Speaking at the European Public Real Estate Association’s annual conference, at the Landmark Hotel in London Papadakos, a managing director at Green Street, said: “Public markets don’t always get it right and we disagree with the overly bearish stance on the Central London office market. Certainly, there are longer-term challenges, however REIT values currently price in a sharp Brexit-induced rental downturn that we don’t expect to materialize.”

Real estate investment trusts (REITs) with Central London office assets currently trade at a 15-20% discount to the present gross asset value of their portfolios. Central London offices owned by the REITs will probably drop in value by 10% in total by the end of 2018, less than current share prices imply, the real estate research firm said in its two latest European reports.

Specialists in Central London investments, U.K. small cap companies and self-storage operators are currently among Green Street Advisors’ top market picks because of the Brexit impact, which has left the U.K. listed property sector trading at an 8% discount to the estimated gross asset value of their portfolios.

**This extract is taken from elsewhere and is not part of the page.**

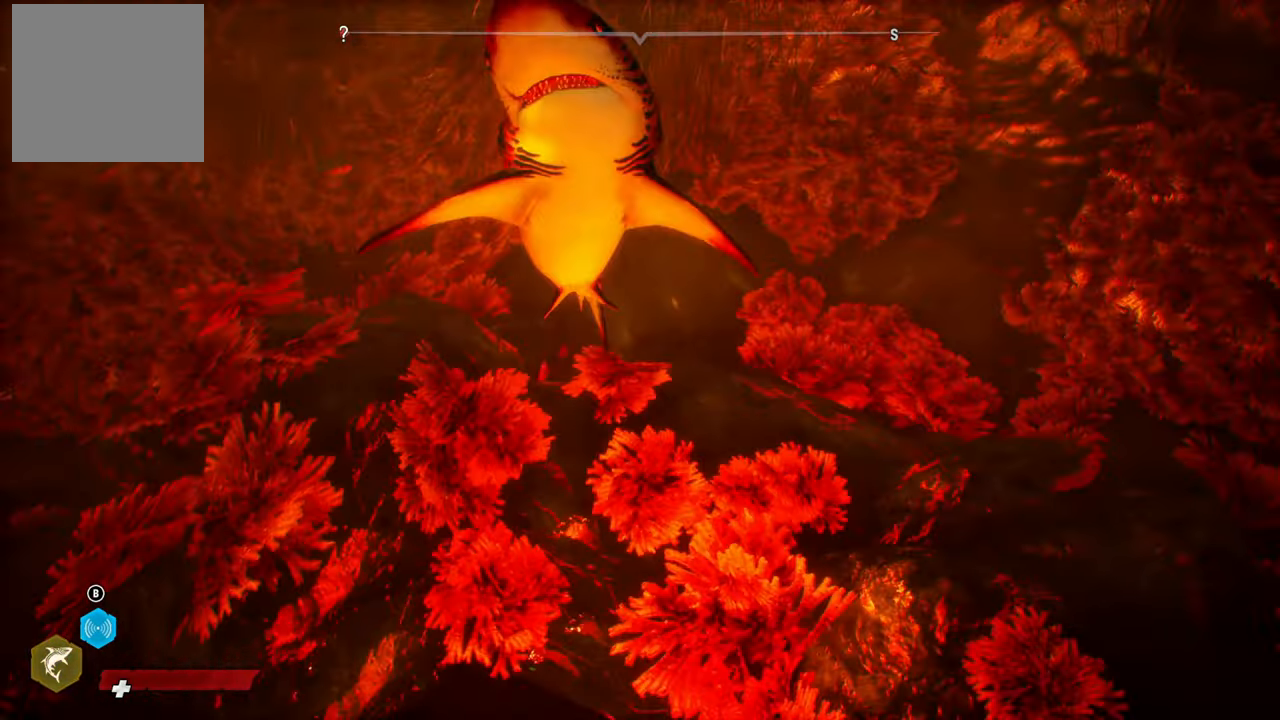
{"buttons": [], "left_stick": "down", "right_stick": "down", "events": []}
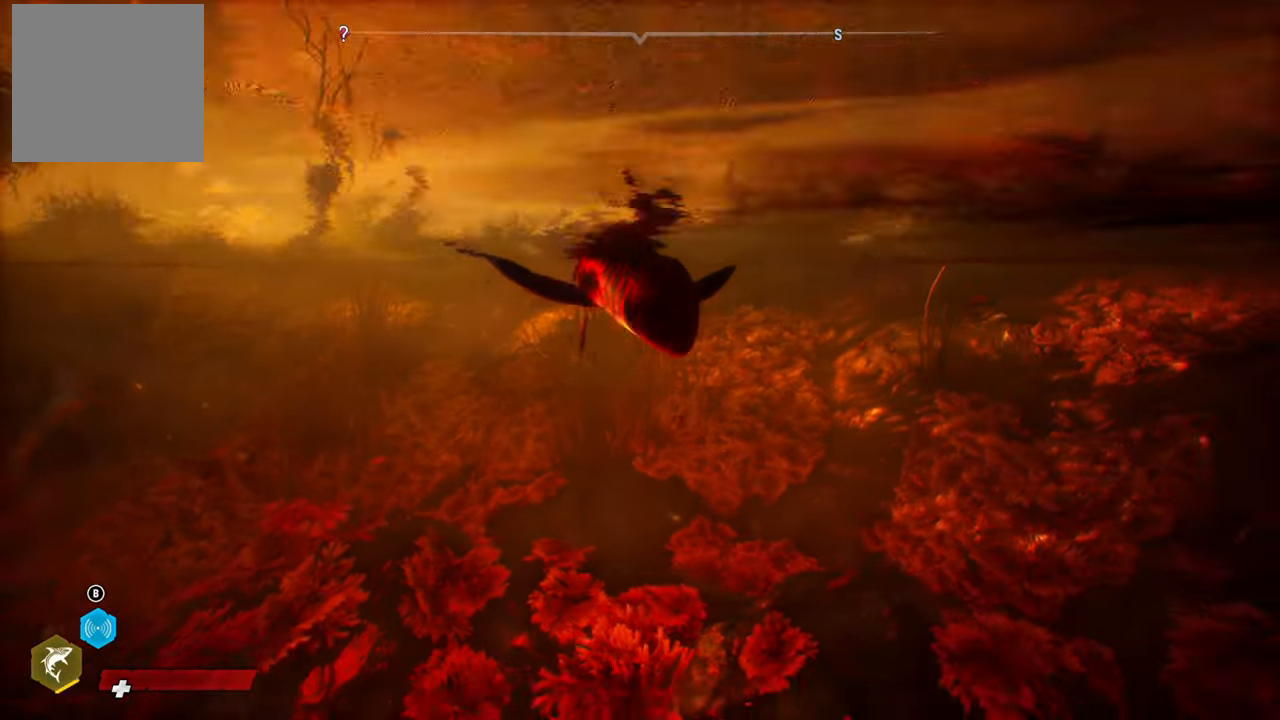
{"buttons": [], "left_stick": "up", "right_stick": "down", "events": [[60, "right_stick", "center"], [120, "left_stick", "center"], [280, "right_stick", "down"], [460, "left_stick", "up"]]}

By contrast, the research firm said shares of Continental European listed companies are more aligned with estimated gross asset values, trading at about a 2% discount. While general prospects for rental growth in Continental Europe are better than in the U.K., only select office markets will enjoy broad-based, double digit growth: Stockholm’s and Gothenburg’s CBD, Berlin, La Défense in Paris and Central Barcelona. Madrid and Milan will probably join their number in 2018, Green Street Advisors predicts.

Diversified Nordic property companies and German residential operators are Green Street Advisors’ favored sectors in Continental Europe.

Green Street Advisors expects London to shed about 40,000 financial services jobs over the next five to seven years as a result of companies losing their automatic passporting rights to the EU Single Market. The City of London and Docklands office markets are likely to be the hardest hit by the migration of certain services and companies to other EU countries, although this will be largely offset by the diversified occupier market in London – notably strong take-up by the creative and technology sectors, -- Green Street Advisors researchers said.

REITs are slowing the Central London office development pipeline, meaning that although vacancy rates in the City of London will probably rise to about 9.7% in 2019 from 5.8% at the end of the first half of 2017, they are likely to then start receding. Prime City of London rents will fall about 15% to about £60 a square foot, Green Street Advisors estimates, which predicts more modest falls in the West End office market.

Papadakos concluded: “Europe’s yield compression story is largely over, so the returns from real estate will be lower than for the past three years. Assuming interest rates remain at current levels, we’re in a pretty benign environment and there are no red flags in terms of real estate pricing. We expect property values to stabilize or rise in Continental Europe, while in the U.K. they will stabilize or fall. Broadly, property values have a sufficient cushion to absorb higher interest rates, the fundamentals are still favorable for most real estate investment and the asset class remains attractive for income-hungry investors.”